Available data |
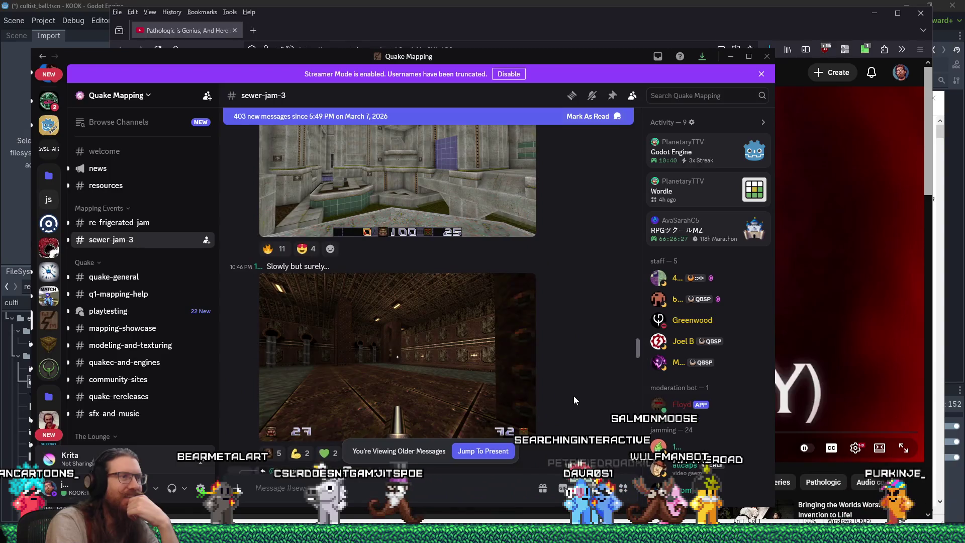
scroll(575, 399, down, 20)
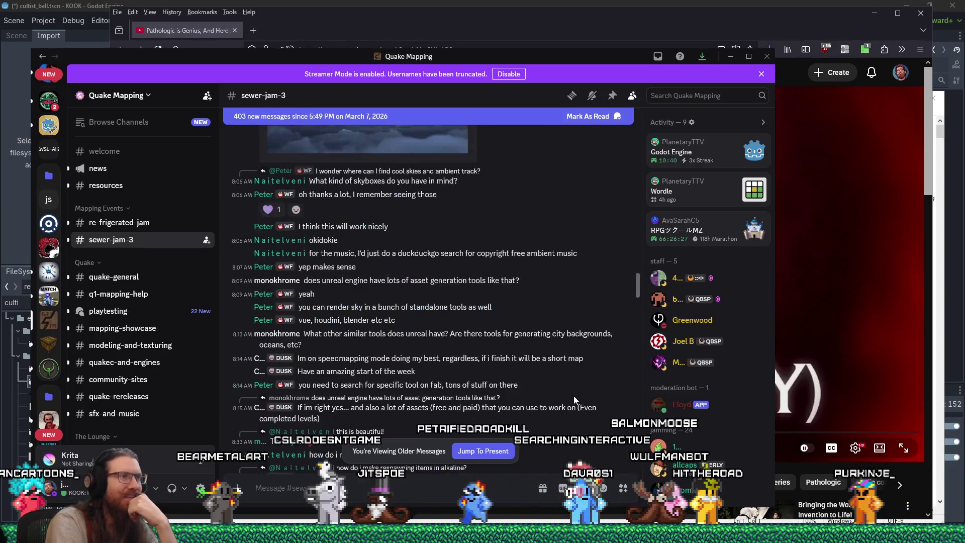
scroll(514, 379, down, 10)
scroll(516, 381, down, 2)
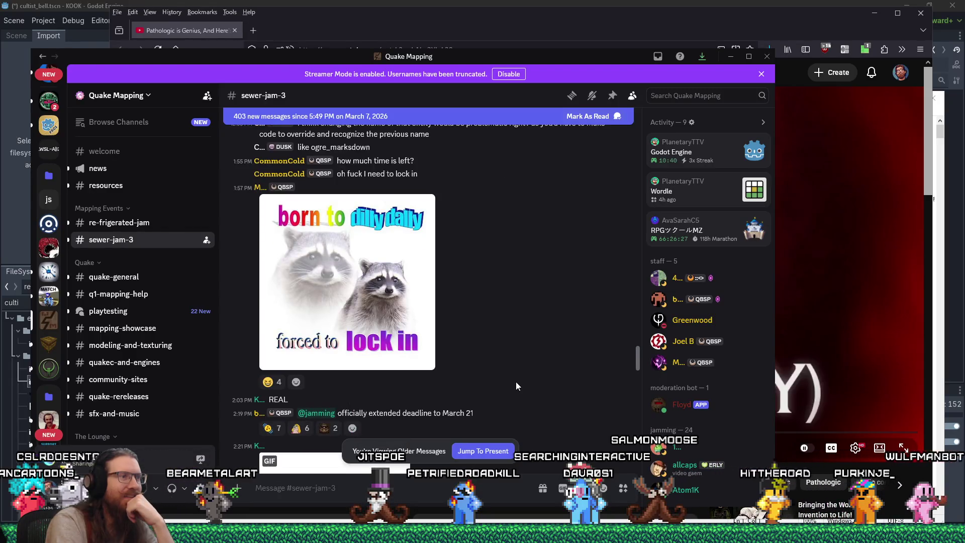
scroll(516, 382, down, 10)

The task |
Each line above is to be transcribed exactly, though its pictures are not.

Response to the task |
scroll(575, 399, down, 20)
scroll(514, 379, down, 10)
scroll(516, 381, down, 2)
scroll(516, 382, down, 10)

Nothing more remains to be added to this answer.